Blockstream is working on technology that will use the code that underpins Bitcoin to secure other kinds of assets, such as contracts or ownership of stock. The company’s technology could also provide workarounds to shortcomings in the design of Bitcoin, according to the Review.
Bitcoin has come a long way since its obscure debut in 2009, and the 13.5 million bitcoins in circulation are worth $4.7 billion. But the currency has yet to become widely used, and Blockstream’s founders and investors say significant technical improvements are needed for that to happen.
Bitcoin startups have received hundreds of millions from investors in the past few years (see “Bitcoin Hits the Big Time”). But few resources have trickled down to support work on the core technology that makes Bitcoin work. Startups have focused on building products on top of Bitcoin, such as online payments services. It has fallen mostly to a band of unpaid coders to maintain the core technology that underpins how Bitcoin operates (see “The Man Who Really Built Bitcoin”), according to the report.
That community has been unable to work on improvements to Bitcoin’s design, says Adam Back, a cryptographer and cofounder of Blockstream. “Core development has been quite conservative and focused on security and stability, ” he says.
Blockstream won’t be helping out with the core Bitcoin code, though. Instead it is building on top of it using what are known as “sidechains.”

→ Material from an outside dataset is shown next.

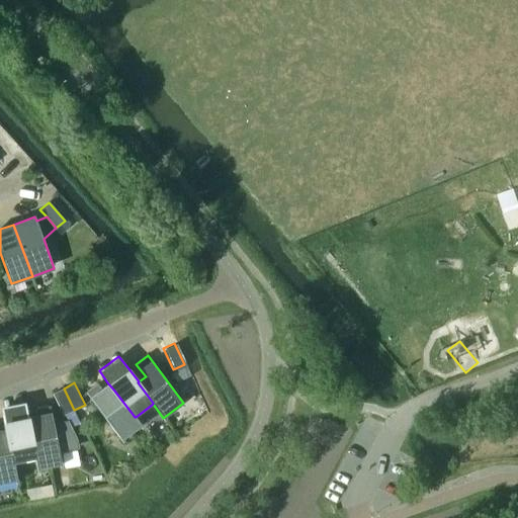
[(97,383),(86,392),(121,439),(142,425),(136,417),(135,417),(114,391),(107,397),(97,383)]
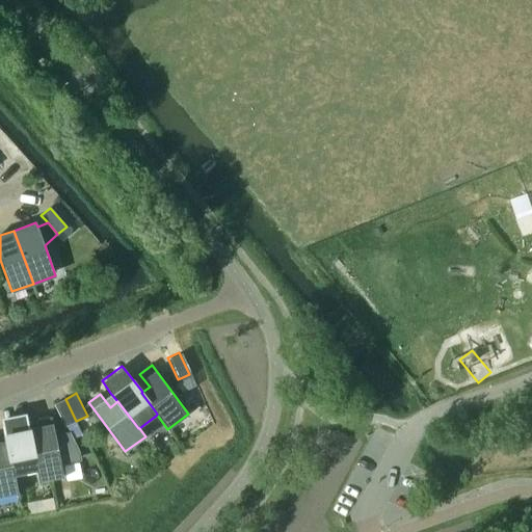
[(76,421),(65,399),(54,404),(65,426),(76,421)]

At the heart of Bitcoin’s design is what is known as the blockchain, a digital file maintained by computers around the world that records every Bitcoin transaction. Bitcoin’s most novel feature is that everyone can trust the blockchain’s record, even if they don’t trust every individual contributing to its upkeep or using Bitcoin, the Review said.
A sidechain can also record Bitcoin transactions, but it can have different functions as well.
Blockstream has developed a way to safely move bitcoins back and forth between the blockchain and sidechains in order to add new functionality to Bitcoin transactions, the report said.
Back says his company is working on its first prototype sidechains now, and will release them next year in partnership with companies interested in using the technology. Blockstream will also release tools to allow people to make their own sidechains, the Review said.